Reforms to the regulation of legal services proposed by an independent review led by Professor Stephen Mayson would lead to a “massively uncertain and costly system”, the president of the Law Society has said.
Simon Davis said the “unintended consequences” of the reforms, which include moving away from regulation by title, could lead to many small firms leaving the market and may be “unworkable in practice”.
Mr Davis was responding to last September’s interim report of the Independent Review of Legal Services Regulation, set up by the Centre for Ethics & Laws at University College London. A final report is due in the coming months following a period of consultation.
The report mooted an alternative regulatory regime that would see all legal services regulated, but providers subject to different requirements depending on the work they did.
In a letter to Professor Mayson, Mr Davis said: “We would not argue that the current regulatory framework is perfect, but we are concerned that the wholesale reforms you are proposing would lead to a massively uncertain and costly system, with firms needing multiple layers of different regulation for individual members, which would need to be regularly reassessed, with different terms of engagement and levels of insurance.
“We fear that such a complex system would lead to increased cost for legal providers and the public, with key suppliers such as high street generalist practices negatively affected.
“The unintended consequences could well be many small firms leaving the market, the legal sector contracting, and the cost of legal services increasing, leading to further unmet demand.
“There would also be serious implications for diversity, with many smaller firms having BAME partners, staff and suppliers. In many cases smaller firms deal with a higher proportion of vulnerable clients, who could also be affected.”
Mr Davis said the society was are also concerned about the potential implications for the “wider legal ecosystem”, such as the judiciary, courts and tribunals, and the administration of the justice system.”
He said the “multi-layered regulation” proposed by Professor Mayson could be “unworkable in practice”, limiting the ability of individuals to practise to areas for which they had specific regulation.
“In order to best serve clients’ needs, solicitors must be able to advise in relation to a client’s problem in the round.”
Instead, Mr Davis said the “immediate focus” should be on running a “properly funded, co-ordinated public legal education campaign” and obtaining “proper investment” in the legal aid system, particularly in early advice.
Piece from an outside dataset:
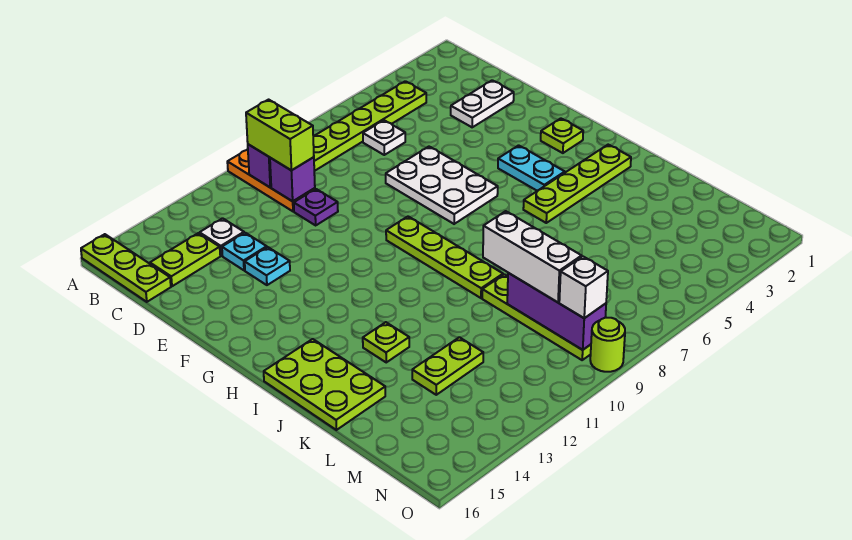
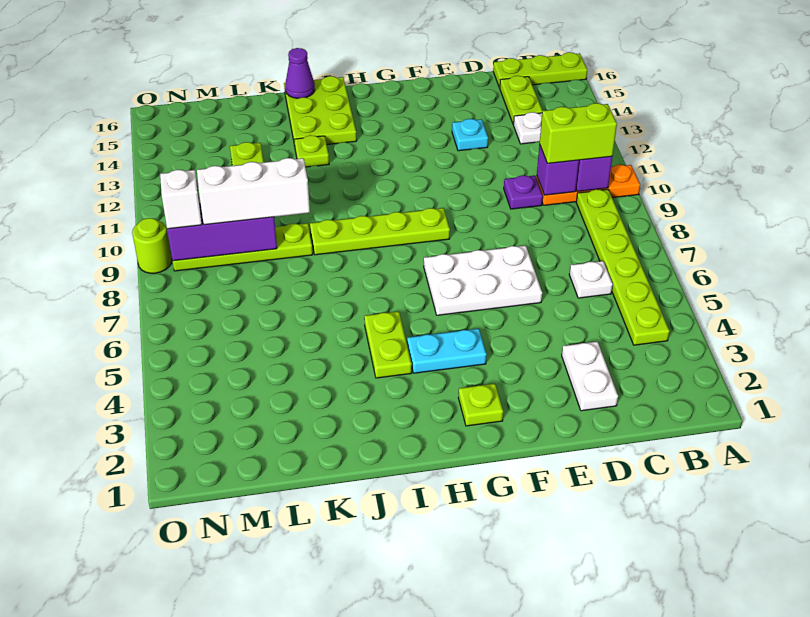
cyan 1x1 plate [222,233,267,270] -> none
lime 1x4 plate [523,145,631,223] -> lime 1x2 plate [364,311,412,378]
lime 2x3 plate [264,339,385,430] -> lime 2x3 plate turned to [284,76,357,146]
none -> purple 1x1 cone [285,48,315,98]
The Legal Services Consumer Panel was more positive in its response to the report.
Sarah Chambers, the panel’s chair, said in her letter to Professor Mayson that she agreed that professional title should no longer be the “only route to personal authorisation” and that minimum standards should be set by regulators, not professional bodies.
She agreed too that all legal services could be “within the scope of regulation to varying degrees” and that the regulatory objectives should be tightened.
Ms Chambers backed extending the role of the Legal Ombudsman to all legal services but opposed giving it the power to investigate complaints by lawyers about consumers, as the report suggested.
She argued, among other things, that this would “send the wrong message to consumers about who the system is intended to protect” and “further dissuade” consumers from complaining.
Ms Chambers added that a new consumer representation body, independent of any new legal services regulator and of the providers, should be set up to provide an effective consumer voice.